I talked last week how the license commission structure can hurt customers. There were a LOT of great comments and insights from the product side. Would love to have customers and consultants chime in on their feelings, but I can’t have everything.
There were two comments that I wanted to address in more detail. The first was that money isn’t the only driver of behavior for people. That is very true. That said, all else being equal, ask yourself this question: Who will a sales person go talk to first? The company that will help land a commission and meet quota, or an existing customer?
The fact that money is not the sole motivator of behavior is not something to just be dismissed, but neither can the impact cannot be discounted. The very existence of financial incentives will impact behavior. Let’s face it, when those incentives aren’t earned by an employee, those details show up in a performance review.
Now that I’ve thrown some debate points out there, let’s dive into the details of this post.
Beyond the Sales Curtain
I’m not going to touch the whole Investor side of the house because I have very little exposure there. I am going to focus on how multiple vendors take the obsession with license revenue a bit too far.
As discussed, license revenue is great, but it doesn’t measure success. I can sell as much as I want, but if half of my customers are gone in two years because my product isn’t improving, or is inadequate to begin with, it doesn’t matter.
The problem comes when companies take licensing metrics and use that information to start evaluating the product teams and setting Research and Development (R&D) investments. That can lead to some poor decisions.
My AnnoDoc Flashback
Way back when, I was a product manager for a small product called AnnoDoc. It was a simple annotation tool that grew out of a consulting engagement. It worked fairly well and I was able to get a few key partners into place to help with our sales.
I remember very clearly the day that we closed a landmark deal. It was the deal that pushed our Support revenue past the cost for the entire product team, including support staff. All we had to do at that point was defend our turf and use any additional license funds to increase R&D, improve our marketing, and add to our cash reserves.

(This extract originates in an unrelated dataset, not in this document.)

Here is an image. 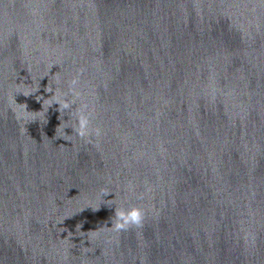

The thing is, that isn’t what happened. That money went elsewhere and I had to fight for budget to grow and enhance the product. My budget was dictated by new sales, not existing customers.
In that environment, it was very tempting to develop new features at the expense of enhancing the existing ones. I managed to do both for a while, but the newer features were slower in development because of the resources I devoted to existing customers. This approach eventually cost me my job when new management came in, saw a potential cash cow, and didn’t like my approach.
Two years and one sale later, it was widely acknowledged in the industry that the product was, at best, a legacy solution. It has been dying a slow death since.
The Real Impact
My experience is limited, but not alone. I have seen the chase for the new feature while the core is left to slowly decay. I have seen some products linger while new, add-on products are introduced.
This is a massive problem faced my many older vendors. To drive sales, R&D is funneled into new features to stay ahead of competitors. Older features, like the ability to scale and not crash, get neglected once they are “solved”. When you take a product that is over 10 years old, that can lead to large pockets of very old code.
Of course, there is always the desire to sell to existing customers. What do you get a customer that has everything? How about a new product that seems like a natural add-on to the existing set of products. Instead of a product that is steadily becoming more feature-rich and capable, customers have to buy new features.
Eventually customers move on to another vendor that is “bundled” and they repeat the cycle. The only difference is that, unlike a mortgage refinance, you don’t really get to skip a year of paying maintenance. In fact, customers usually have double payments until migrations are completed.
This entire process is aggravated when Product staff are incented by license fees. If you incent by maintenance fees, they still want to sell to grow, but they also want to work hard to keep existing customers.
It is quite simple, it is a mess. The ongoing revenue stream should measure the success, not the one-time fees that means that you got engaged. It leads to products that are less complex to purchase and companies that want to keep business even more than winning business.